> [GIVEN PROBLEM]
Write out every line of the records below, word for word and unchanged.

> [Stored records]

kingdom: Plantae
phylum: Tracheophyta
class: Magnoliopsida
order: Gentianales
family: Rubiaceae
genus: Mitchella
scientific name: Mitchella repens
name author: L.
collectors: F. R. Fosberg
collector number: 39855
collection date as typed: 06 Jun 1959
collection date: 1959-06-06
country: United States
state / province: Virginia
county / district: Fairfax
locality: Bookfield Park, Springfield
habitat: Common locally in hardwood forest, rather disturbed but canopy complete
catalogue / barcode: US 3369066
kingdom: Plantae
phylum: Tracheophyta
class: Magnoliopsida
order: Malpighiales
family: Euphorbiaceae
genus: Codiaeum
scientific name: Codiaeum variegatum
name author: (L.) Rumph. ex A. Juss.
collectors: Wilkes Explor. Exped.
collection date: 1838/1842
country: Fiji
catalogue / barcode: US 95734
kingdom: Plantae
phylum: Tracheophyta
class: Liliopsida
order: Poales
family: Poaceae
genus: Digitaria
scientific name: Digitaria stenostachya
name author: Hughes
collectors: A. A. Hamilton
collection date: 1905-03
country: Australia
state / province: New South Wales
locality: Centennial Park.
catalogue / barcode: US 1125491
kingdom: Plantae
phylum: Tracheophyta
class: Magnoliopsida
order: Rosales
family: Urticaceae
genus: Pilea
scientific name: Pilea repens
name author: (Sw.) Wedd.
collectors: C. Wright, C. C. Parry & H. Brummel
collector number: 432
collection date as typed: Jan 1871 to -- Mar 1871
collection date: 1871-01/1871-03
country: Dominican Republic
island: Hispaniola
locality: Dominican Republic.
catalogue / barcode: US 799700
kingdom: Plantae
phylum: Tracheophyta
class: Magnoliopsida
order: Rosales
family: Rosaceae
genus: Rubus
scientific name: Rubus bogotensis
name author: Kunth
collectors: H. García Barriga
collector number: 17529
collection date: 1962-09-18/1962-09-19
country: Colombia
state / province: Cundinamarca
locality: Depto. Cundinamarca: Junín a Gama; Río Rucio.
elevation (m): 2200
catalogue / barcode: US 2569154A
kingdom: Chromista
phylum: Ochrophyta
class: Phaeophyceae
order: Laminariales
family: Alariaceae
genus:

> [WRITTEN RESPONSE]
kingdom: Plantae
phylum: Tracheophyta
class: Magnoliopsida
order: Gentianales
family: Rubiaceae
genus: Mitchella
scientific name: Mitchella repens
name author: L.
collectors: F. R. Fosberg
collector number: 39855
collection date as typed: 06 Jun 1959
collection date: 1959-06-06
country: United States
state / province: Virginia
county / district: Fairfax
locality: Bookfield Park, Springfield
habitat: Common locally in hardwood forest, rather disturbed but canopy complete
catalogue / barcode: US 3369066
kingdom: Plantae
phylum: Tracheophyta
class: Magnoliopsida
order: Malpighiales
family: Euphorbiaceae
genus: Codiaeum
scientific name: Codiaeum variegatum
name author: (L.) Rumph. ex A. Juss.
collectors: Wilkes Explor. Exped.
collection date: 1838/1842
country: Fiji
catalogue / barcode: US 95734
kingdom: Plantae
phylum: Tracheophyta
class: Liliopsida
order: Poales
family: Poaceae
genus: Digitaria
scientific name: Digitaria stenostachya
name author: Hughes
collectors: A. A. Hamilton
collection date: 1905-03
country: Australia
state / province: New South Wales
locality: Centennial Park.
catalogue / barcode: US 1125491
kingdom: Plantae
phylum: Tracheophyta
class: Magnoliopsida
order: Rosales
family: Urticaceae
genus: Pilea
scientific name: Pilea repens
name author: (Sw.) Wedd.
collectors: C. Wright, C. C. Parry & H. Brummel
collector number: 432
collection date as typed: Jan 1871 to -- Mar 1871
collection date: 1871-01/1871-03
country: Dominican Republic
island: Hispaniola
locality: Dominican Republic.
catalogue / barcode: US 799700
kingdom: Plantae
phylum: Tracheophyta
class: Magnoliopsida
order: Rosales
family: Rosaceae
genus: Rubus
scientific name: Rubus bogotensis
name author: Kunth
collectors: H. García Barriga
collector number: 17529
collection date: 1962-09-18/1962-09-19
country: Colombia
state / province: Cundinamarca
locality: Depto. Cundinamarca: Junín a Gama; Río Rucio.
elevation (m): 2200
catalogue / barcode: US 2569154A
kingdom: Chromista
phylum: Ochrophyta
class: Phaeophyceae
order: Laminariales
family: Alariaceae
genus:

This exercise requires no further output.